Selain itu, KPPD juga mengecam tindakan dua anggota DPR yang melaporkan para aktivis ICW yang merilis Daftar Calon Sementara DPR yang diragukan komitmen antikorupsinya ke Kepolisian. Koalisi melihat dua anggota DPR yaitu Ahmad Yani dan Sarifudin Sudding yang melaporkan aktivis ICW merupakan bentuk ancaman pemberantasan korupsi di masa depan. Selain itu, pelaporan tersebut merupakan upaya membungkam partisipasi masyarakat sipil dalam proses demokrasi.
Proses demokrasi menurut KPPD, memberikan ruang bagi setiap masyarakat sipil untuk berpartisipasi mengawasi jalannya pemerintahan, dan bila diperlukan mengkritik dan mengingatkan para pejabat publik yang telah mereka pilih apabila ditemukan penyimpangan.
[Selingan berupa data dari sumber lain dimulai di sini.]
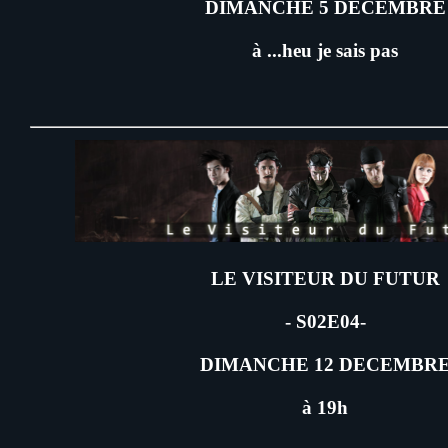
DIMANCHE 5 DECEMBRE
à ...heu je sais pas
LE VISITEUR DU FUTUR
- S02E04-
DIMANCHE 12 DECEMBR
à 19h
KPPD menjelaskan rilis 36 Daftar Calon Sementara (DCS) yang diragukan komitmen antikorupsi oleh ICW dan JPPR patut dipahami sebagai bentuk partisipasi publik dalam mengawasi jalannya pemerintahan.
“Upaya pelaporan para aktivis ICW ke Kepolisian pastinya juga menutup masukan dan kritik masyarakat sipil terhadap proses pemilu yang demokratis dan bersih di masa depan,” kata KPPD dalam rilisnya. Apa yang dilakukan ICW, menurut Koalisi, mengingatkan publik lebih awal terhadap calon-calon yang bermasalah dan upaya memutus rantai korupsi politik yang telah menggurita. KPPD menilai hanya dalam proses DCS kesempatan publik untuk memutus rantai korupsi politik dari hulu.
KPPD mengatakan ketidaksetaraan posisi dan peran masyarakat sipil dalam proses hukum di institusi penegak hukum ketika berhadapan dengan pejabat publik yang mempunyai kekuasaan, sangat berpotensi mengkriminalisasi aktivis dan masyarakat sipil yang ingin menyuarakan perubahan. Koalisi mencontohkan kasus yang menimpa Musni Umar yang membuka kasus korupsi di salah satu sekolah negeri terkemuka di Jakarta.
KPPD terdiri dari Indonesian Legal Roundtable (ILR), Konsorsium Reformasi Hukum Nasional (KRHN), LBH Jakarta, Masyarakat Transparasi Indonesia (MTI), Perkumpulan untuk Pemilu dan Demokrasi (Perludem), Pusat Studi Hukum dan Kebijakan (PSHK), dan Yayasan Lembaga Bantuan Hukum Indonesia (YLBHI).